What public school do you go to?
First I want to thank you both for carrying on the debate within the comments of the Shoreview Post. The focus of the discussion has been on issues so although I don’t like the fruitcake and weird references I let them go. I hope the discussions continue on away from the name calling and back on the issues. Again, thanks for using the Post to share your views on the issues.
Very good. I have no axe to grind. I believe that there is a man-cession which is destroying families across America. I would like my opponents McCollum and Collett to address the impact of illegal affirmative action, comparable worth human resources practices and other time and cost barriers to hiring as a brake on private sector hiring. I have striven to present my principles for looking to something Congress can do to give employers the powers of just-in-time hiring. I did not think the appellations have been appropriate and I have tried in the gentlest way possible to discourage them. If there is more substantive discussion on the issues here I am willing to participate. And I’m sure I’ll have the opportunity to discuss these in further debates.
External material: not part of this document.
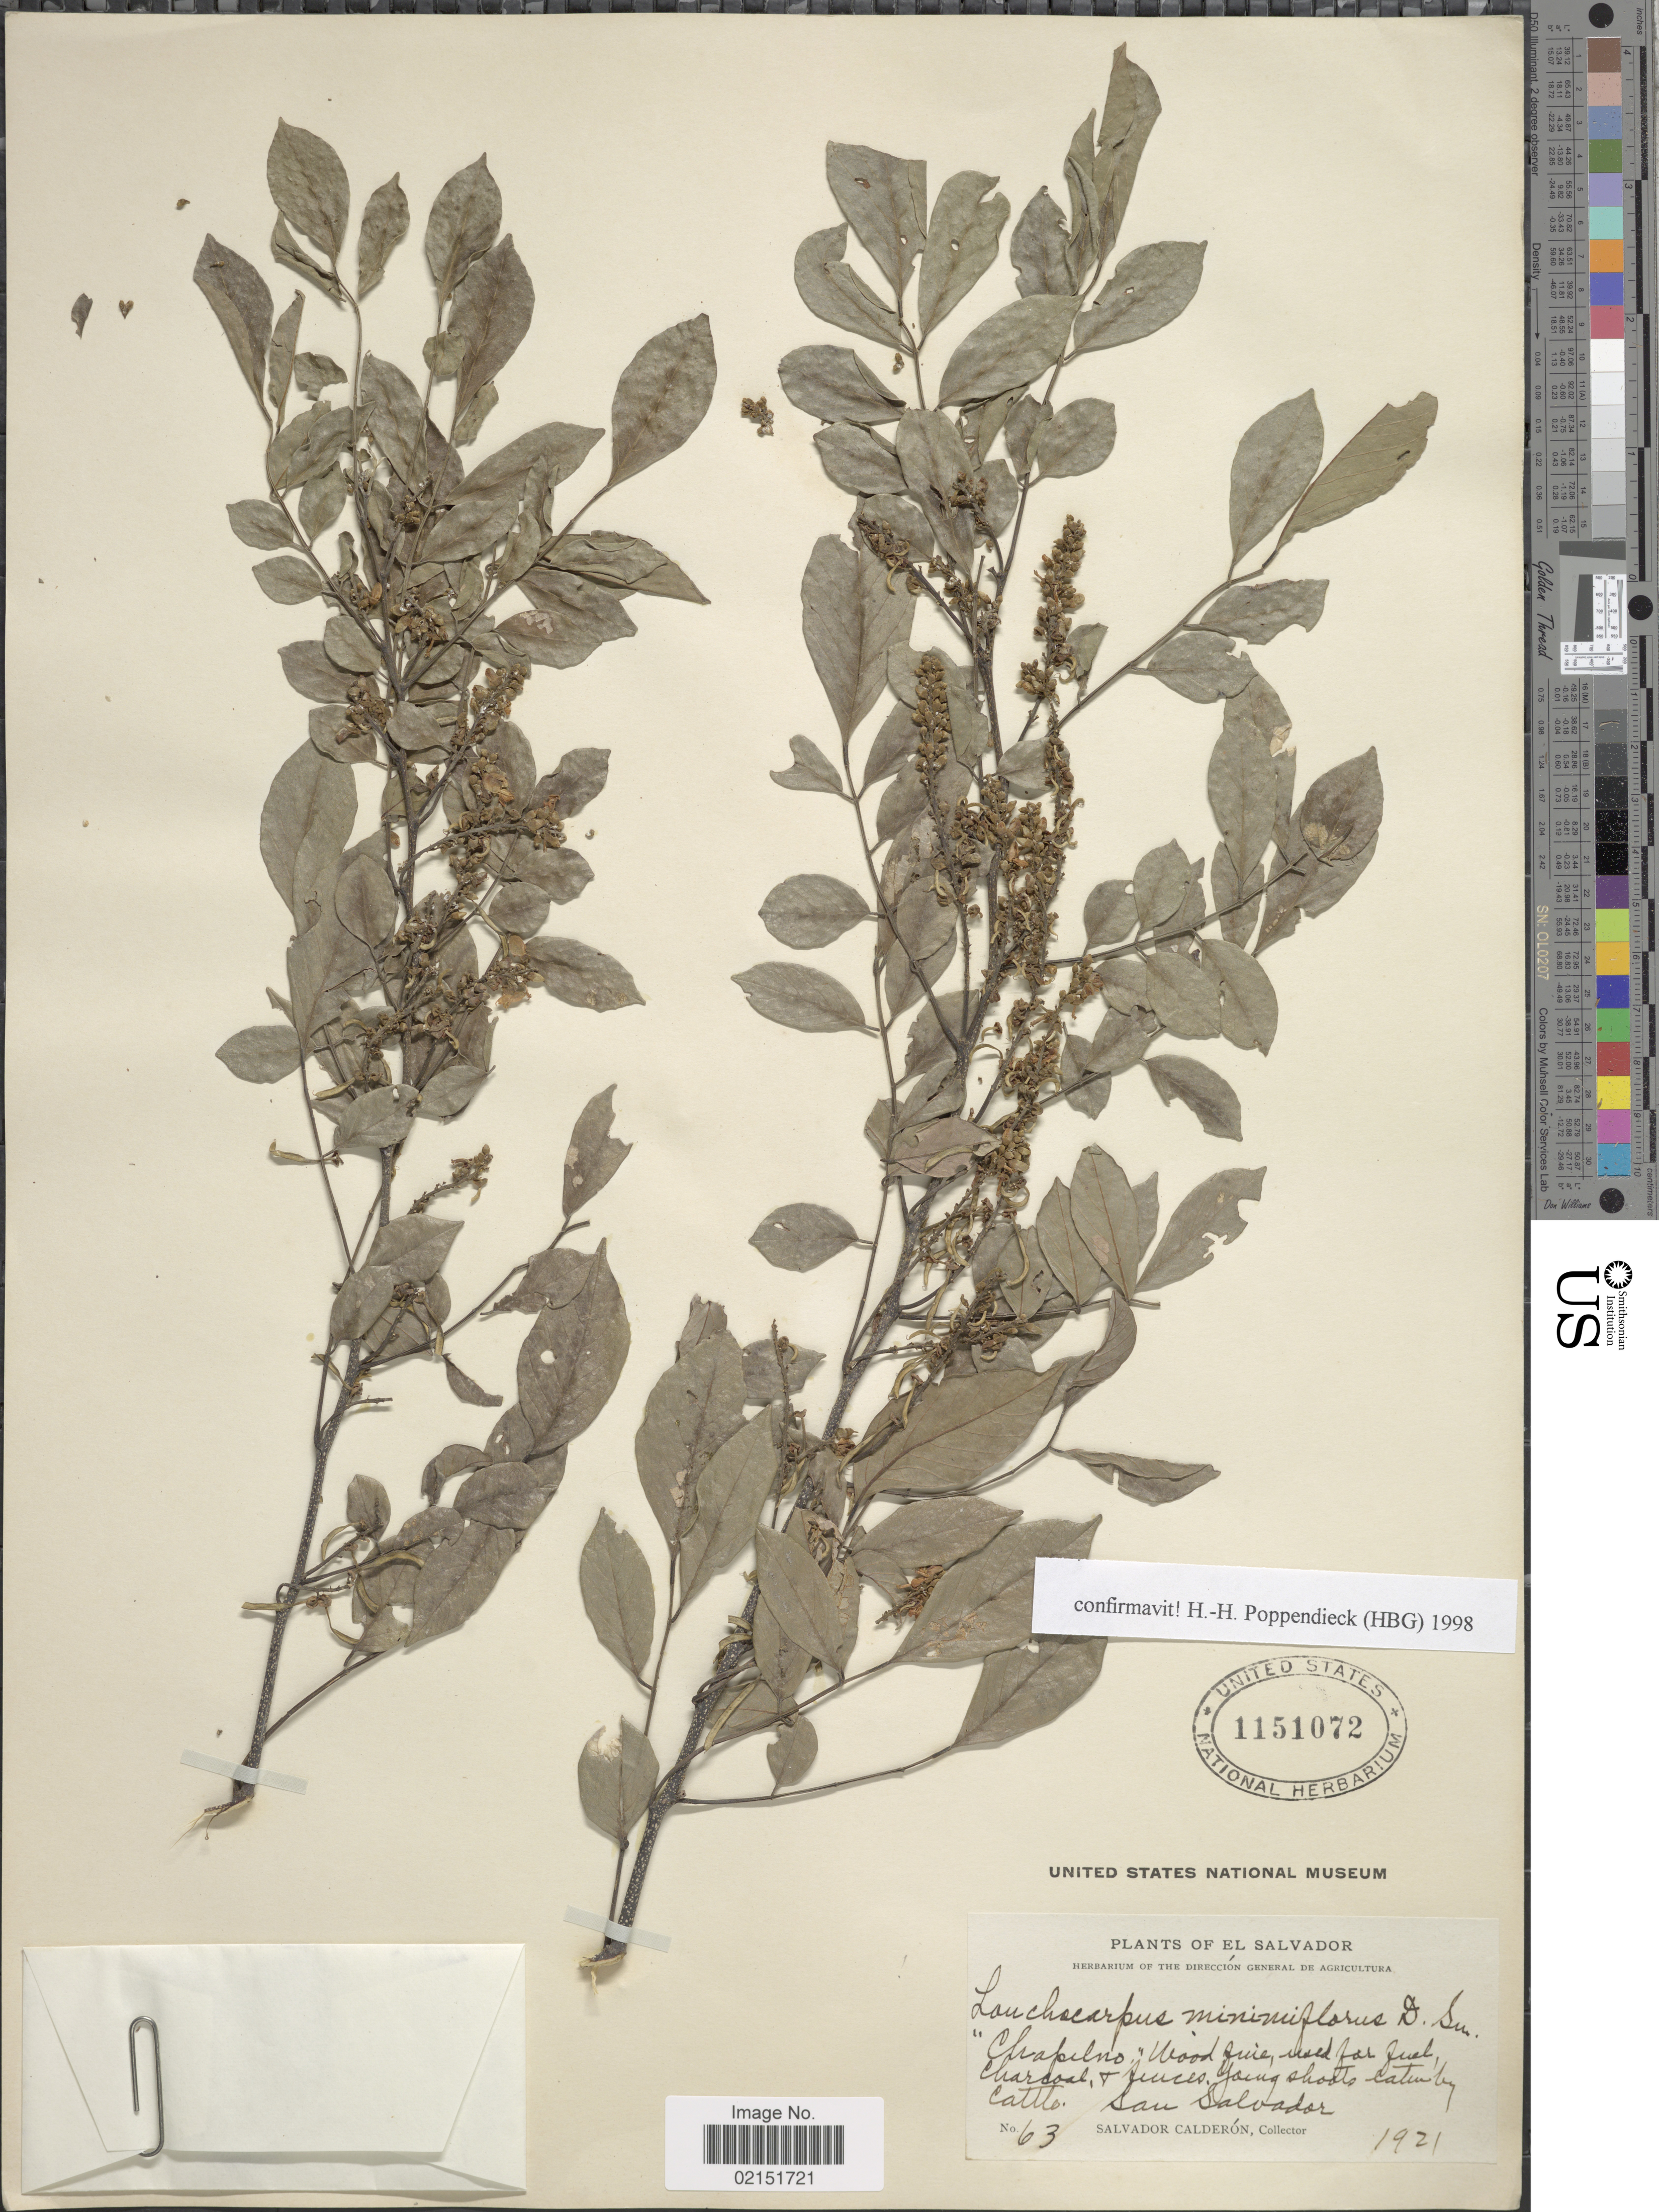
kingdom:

Mr. Carlson, if I had learned my laundry list at the public school I go to, would that somehow invalidate the argument I make with them?
As it happens, I’m a 36-yr-old law graduate who spends nearly all her time sacrificing her law license on the altar of child-rearing. I assure you, affirmative action has done nothing for me, at least not since I left the work force to take care of kids and encourage my husband to do his part fighting the “man-cession.” I’m as traditional as they come–you can’t out-hand-wring me over the state of the American family or the trouble some men (particularly minority men) have getting jobs. I just think you’re almost totally wrong about the reasons why they can’t get jobs, and whatever role “illegal affirmative action” plays in the problem, it’s negligible compared to other factors (and are you saying that as an elected Member of Congress you’d have no say over the laws governing the Federal Reserve, the public debt, and the other items on my “laundry list” of things that matter more than the “man-cession?” If so, why would anyone elect you?)
Of course I detest affirmative action. That obnoxious policy makes it possible for people like you to get by with nasty insinuations that other people, like me, haven’t earned their way in life. Because of affirmative action, there’s just a shred of possibility in the minds of the readers that it might be true about anyone considered to hold minority status, so you get away with hinting it about particular individuals you’ve never even met.
I’m going to ignore the other snide half-insults and respond on just one point that might matter to random readers deciding for whom to vote. It is outright falsehood to say, as you did above, “However, [Collet] does pit “women’s liberties” against the rights of the unborn,…”
Since that is the exact opposite of what she says on her website,
http://www.collettforcongress.com/on-the-issues/life/
I presume you’ll be issuing a retraction of your past characterizations of Mrs. Collett as pro-choice and disrespectful of the rights of the unborn.
Well, I see you’re a Collett supporter and a lawyer. Hopefully by now you have heard that my idea that there is a significant gap between posted jobs and hires is widely shared. For instance, just three days ago, three economists shared the Nobel Prize trying to explain the seeming anomaly. They didn’t think all the things on your laundry list explained it away. And in fact according to the WSJ, “The research aids economists looking at the current state of the U.S. labor market, who are trying to understand why job openings are rising while the number of new hires is lagging.”
http://bit.ly/a44a5N
I know you’re a lawyer, but it’s still a little unfair to begin to label me a “fruitcake” for targeting this issue, when I had never even met you. You’re wrong, but you would be the first lawyer I ever knew to admit it. You obviously don’t know anything about economics. I’m just being straightforward, not snide. So I wish you could have been a little more civil to begin with. Anyway, thanks for revealing a little more about yourself, I was afraid I was talking with a precocious high school student and didn’t want to hurt your feelings.
I will repeat to you what I told Teresa on KSTP, that in my opinion, she as a woman does not have the right to define when life begins, it is the responsibility of the man as well as the women, and her ideas about pregnancy “discrimination” in the workplace should not be raised to endanger the life of the unborn. She implies that because such “discrimination” exists, this somehow justifies abortion in such cases. She is presumptuous to bring her own personal problems into the abortion issue. Life is sacred period, and I will not be issuing any retraction. In fact, in light of MCCL’s withdrawal of their support for Jim Oberstar over the same issue, I have updated my site on which I also discuss, and in fact quote and offer an audio recording of Collett’s statement on June 7.